START Passage provided
A professor emeritus of anthropology, Rabinow joined the UC Berkeley faculty in 1978 after earning his Ph.D. from the University of Chicago. He retired in 2019.
During his more than four decades at Berkeley, Rabinow’s scholarship and pedagogy traversed such diverse lines of inquiry as the anthropology of reason, medical anthropology and the ramifications of synthetic biology.
“Paul was a profoundly energetic survivor of 20 years of cancer, during which time he produced many of his most important works,” said UC Berkeley anthropology professor emerita Nancy Scheper-Hughes, Rabinow’s longtime friend and colleague.
His seminal Reflections on Fieldwork in Morocco, published in 1977 , was considered a model for conducting ethnographies and fieldwork.
In the 1990s, Rabinow coined the concept of biosociality as the shared experience of sickness and suffering, particularly with respect to the AIDS epidemic.
“Paul was as much a historian of the contemporary, a philosopher, or a molecular scientist as he was an anthropologist,” Scheper-Hughes wrote in an online tribute to Rabinow .
“His classic texts are read around the scholarly world, and his invitation to Foucault to give a series of lectures brought the house down and led to UC Berkeley briefly renamed ‘Foucault U,’” she wrote. “Paul, I missed saying goodbye to you by a day and now it will be a multitude of days of regret and sorrow.”
Rabinow’s critically acclaimed writings include Michel Foucault: Beyond Structuralism and Hermeneutics (1983), which he co-wrote with UC Berkeley philosopher Hubert Dreyfus; The Foucault Reader (1984); Making PCR: A Story of Biotechnology (1993); Essays on the Anthropology of Reason(1996); French DNA: Trouble in Purgatory (1999); Anthropos Today: Reflections on Modern Equipment (2003); and Marking Time: On the Anthropology of the Contemporary (2007).
Known for his sharp intellect and urbane style, Rabinow could be alternately amiable, impish and petulant.
“Paul Rabinow was neither easy nor particularly nice, but the intellectual rigor he demanded from me, and the kindness he showed me, will be with me forever,” tweeted Minda Murphy, a researcher with a bachelor’s degree in anthropology from UC Berkeley.
Murphy’s was among dozens of online homages to Rabinow written by peers and former students around the world.
Gabriel Coren, a researcher at the Berggruen Institute in Los Angeles and one of Rabinow’s former doctoral students, recalled Rabinow’s brusque response to an incoming graduate student’s question about the department’s perks and resources, compared to those of rival institutions.
END Passage provided
START Stored data
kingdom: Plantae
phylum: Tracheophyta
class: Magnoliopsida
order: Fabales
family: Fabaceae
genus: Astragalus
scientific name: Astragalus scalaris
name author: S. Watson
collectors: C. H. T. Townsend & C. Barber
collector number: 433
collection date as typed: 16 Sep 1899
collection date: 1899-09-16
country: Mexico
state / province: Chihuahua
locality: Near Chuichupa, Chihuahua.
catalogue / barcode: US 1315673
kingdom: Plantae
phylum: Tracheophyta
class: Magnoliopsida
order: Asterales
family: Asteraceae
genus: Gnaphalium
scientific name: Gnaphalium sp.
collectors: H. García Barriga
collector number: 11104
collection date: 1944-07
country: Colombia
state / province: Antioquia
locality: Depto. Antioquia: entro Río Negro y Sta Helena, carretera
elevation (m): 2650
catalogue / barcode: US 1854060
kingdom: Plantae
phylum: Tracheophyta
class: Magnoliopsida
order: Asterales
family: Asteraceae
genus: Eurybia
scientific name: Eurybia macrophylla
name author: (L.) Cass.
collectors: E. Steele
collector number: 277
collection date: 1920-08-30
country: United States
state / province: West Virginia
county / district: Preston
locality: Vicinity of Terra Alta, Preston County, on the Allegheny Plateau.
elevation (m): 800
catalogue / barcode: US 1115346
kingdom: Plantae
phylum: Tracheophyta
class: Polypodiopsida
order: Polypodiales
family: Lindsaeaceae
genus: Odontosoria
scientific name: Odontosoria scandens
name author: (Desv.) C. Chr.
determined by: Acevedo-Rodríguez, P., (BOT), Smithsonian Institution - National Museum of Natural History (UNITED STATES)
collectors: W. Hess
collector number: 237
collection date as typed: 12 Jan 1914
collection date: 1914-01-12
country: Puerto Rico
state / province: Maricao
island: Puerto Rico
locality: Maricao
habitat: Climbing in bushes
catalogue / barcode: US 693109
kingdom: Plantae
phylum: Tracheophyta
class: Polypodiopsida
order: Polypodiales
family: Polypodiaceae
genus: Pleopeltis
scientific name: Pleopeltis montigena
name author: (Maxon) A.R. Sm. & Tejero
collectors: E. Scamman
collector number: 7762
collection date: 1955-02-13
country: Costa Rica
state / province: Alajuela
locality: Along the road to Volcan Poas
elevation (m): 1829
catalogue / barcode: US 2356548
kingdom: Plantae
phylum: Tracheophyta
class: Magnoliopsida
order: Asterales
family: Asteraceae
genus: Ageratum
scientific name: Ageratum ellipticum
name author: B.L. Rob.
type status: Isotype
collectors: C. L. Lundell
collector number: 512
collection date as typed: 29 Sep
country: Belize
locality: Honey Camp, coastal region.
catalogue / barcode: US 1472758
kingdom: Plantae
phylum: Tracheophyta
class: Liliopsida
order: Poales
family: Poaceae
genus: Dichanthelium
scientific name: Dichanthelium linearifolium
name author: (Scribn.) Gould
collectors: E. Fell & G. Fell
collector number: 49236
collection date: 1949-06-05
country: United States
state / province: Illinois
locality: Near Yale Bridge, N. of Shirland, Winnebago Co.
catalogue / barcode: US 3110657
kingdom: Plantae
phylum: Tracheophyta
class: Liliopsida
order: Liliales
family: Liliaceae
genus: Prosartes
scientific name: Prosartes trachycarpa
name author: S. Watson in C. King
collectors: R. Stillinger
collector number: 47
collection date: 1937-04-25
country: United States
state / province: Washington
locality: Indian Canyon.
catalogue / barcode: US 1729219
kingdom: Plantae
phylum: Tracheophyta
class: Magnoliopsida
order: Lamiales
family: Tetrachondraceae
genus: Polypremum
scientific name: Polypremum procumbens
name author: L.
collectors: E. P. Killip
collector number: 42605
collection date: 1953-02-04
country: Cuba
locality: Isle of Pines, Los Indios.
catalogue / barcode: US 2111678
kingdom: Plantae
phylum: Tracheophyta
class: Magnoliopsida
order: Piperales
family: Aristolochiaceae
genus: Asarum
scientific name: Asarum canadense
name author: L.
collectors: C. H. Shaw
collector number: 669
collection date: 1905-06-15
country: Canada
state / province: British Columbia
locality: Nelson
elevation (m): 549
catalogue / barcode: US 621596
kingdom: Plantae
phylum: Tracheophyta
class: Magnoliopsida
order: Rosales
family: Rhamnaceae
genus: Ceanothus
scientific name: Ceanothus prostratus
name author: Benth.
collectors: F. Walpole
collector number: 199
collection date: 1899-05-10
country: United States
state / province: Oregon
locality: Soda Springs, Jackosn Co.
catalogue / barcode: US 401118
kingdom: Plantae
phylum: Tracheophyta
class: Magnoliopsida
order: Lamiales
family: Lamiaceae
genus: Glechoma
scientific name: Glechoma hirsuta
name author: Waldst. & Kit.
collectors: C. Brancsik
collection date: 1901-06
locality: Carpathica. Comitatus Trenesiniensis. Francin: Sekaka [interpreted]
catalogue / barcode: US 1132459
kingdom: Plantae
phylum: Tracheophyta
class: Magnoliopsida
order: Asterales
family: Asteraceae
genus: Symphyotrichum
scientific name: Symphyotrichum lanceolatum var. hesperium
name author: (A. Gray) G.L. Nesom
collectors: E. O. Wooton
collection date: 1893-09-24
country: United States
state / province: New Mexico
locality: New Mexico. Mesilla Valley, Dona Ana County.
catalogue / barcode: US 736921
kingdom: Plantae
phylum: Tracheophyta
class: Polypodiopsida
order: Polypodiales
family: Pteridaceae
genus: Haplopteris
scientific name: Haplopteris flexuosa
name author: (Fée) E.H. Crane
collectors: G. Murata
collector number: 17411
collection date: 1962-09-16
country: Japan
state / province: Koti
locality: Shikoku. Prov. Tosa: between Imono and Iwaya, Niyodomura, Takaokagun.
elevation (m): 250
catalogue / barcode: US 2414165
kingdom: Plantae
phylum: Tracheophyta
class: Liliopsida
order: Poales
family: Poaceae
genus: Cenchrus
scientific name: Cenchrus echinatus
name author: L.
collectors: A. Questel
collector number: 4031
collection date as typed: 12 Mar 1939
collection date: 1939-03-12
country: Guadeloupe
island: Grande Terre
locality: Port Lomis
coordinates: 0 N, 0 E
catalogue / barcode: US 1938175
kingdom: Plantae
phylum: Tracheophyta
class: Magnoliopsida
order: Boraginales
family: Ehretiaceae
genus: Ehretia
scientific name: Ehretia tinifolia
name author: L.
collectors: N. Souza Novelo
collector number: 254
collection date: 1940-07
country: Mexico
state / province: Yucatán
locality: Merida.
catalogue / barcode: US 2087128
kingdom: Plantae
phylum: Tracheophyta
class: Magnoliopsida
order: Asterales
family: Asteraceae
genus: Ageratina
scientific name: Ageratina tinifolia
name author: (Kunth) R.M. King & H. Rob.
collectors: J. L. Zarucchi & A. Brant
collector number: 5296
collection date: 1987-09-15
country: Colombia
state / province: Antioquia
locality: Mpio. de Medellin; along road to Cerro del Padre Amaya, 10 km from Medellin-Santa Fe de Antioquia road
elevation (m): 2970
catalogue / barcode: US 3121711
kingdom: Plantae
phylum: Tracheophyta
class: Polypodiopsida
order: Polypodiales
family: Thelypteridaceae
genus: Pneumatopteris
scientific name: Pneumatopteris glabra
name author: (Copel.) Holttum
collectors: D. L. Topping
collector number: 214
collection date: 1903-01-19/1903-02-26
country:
END Stored data
§ **Work order 1**
Edit the passage on Paul Rabinow from the words "Gabriel Coren, a" through "of rival institutions.", putting "curt" in place of "brusque".
§ **Work order 2**
Pick up the passage on Paul Rabinow after its last sentence and keep writing.
The listing has no connection to the passage on Paul Rabinow.

§ **Exercise result 1**
Gabriel Coren, a researcher at the Berggruen Institute in Los Angeles and one of Rabinow’s former doctoral students, recalled Rabinow’s curt response to an incoming graduate student’s question about the department’s perks and resources, compared to those of rival institutions.

§ **Exercise result 2**
“’As with any university today, it has problems. Many problems,’” Coren recalls Rabinow telling the graduate student at a welcome reception in 2012. “’But this is Berkeley, a public institution, and that means something worth thinking about. Look, if you just want to make sure that the bathrooms have brand new toilets and fancy trashcans, you should probably just go to Chicago.’”
“That was Paul: frank, humorous, prone to cantankerousness, and a defender of the dignity of one’s place,” Coren recounts in his online tribute to his former advisor.
Paul Rabinow was born on a U.S. Army base in Florida on June 21, 1944, to Irving and Mildred Rabinow. His parents were social workers and the descendants of Russian Jewish immigrants. When he and his younger sister, Naomi, were young, the family moved to Queens, New York, and Irving Rabinow worked for the Jewish Child Care Association in Brooklyn.
In elementary school in the Sunnyside neighborhood, Rabinow befriended Paul Hyman, another boy whose parents had made the move from a Florida military base to New York. Right from the get-go, “Rab was a fighter,” recalls Hyman, now a New York-based photographer.
In a 2008 interview, Rabinow described a childhood in 1940s and 50s New York where anti-Semitism and McCarthyism loomed large: “As a child, I was passionately involved in sports, roller hockey in particular; a strange obsession as it was mainly played by Irish Catholics and the Jews played basketball,” he said. “I was the only Jew in a Catholic Youth Organization league.”
“I was brought up to believe that America was simultaneously probably the best place in the world to be for a Jew but also not very trustworthy and not very safe,” he continued. “I was of America but not fully American. My parents’ experience in the South and Midwest, when my father was in the army, of blatant racism and anti-Semitism, was foundational.”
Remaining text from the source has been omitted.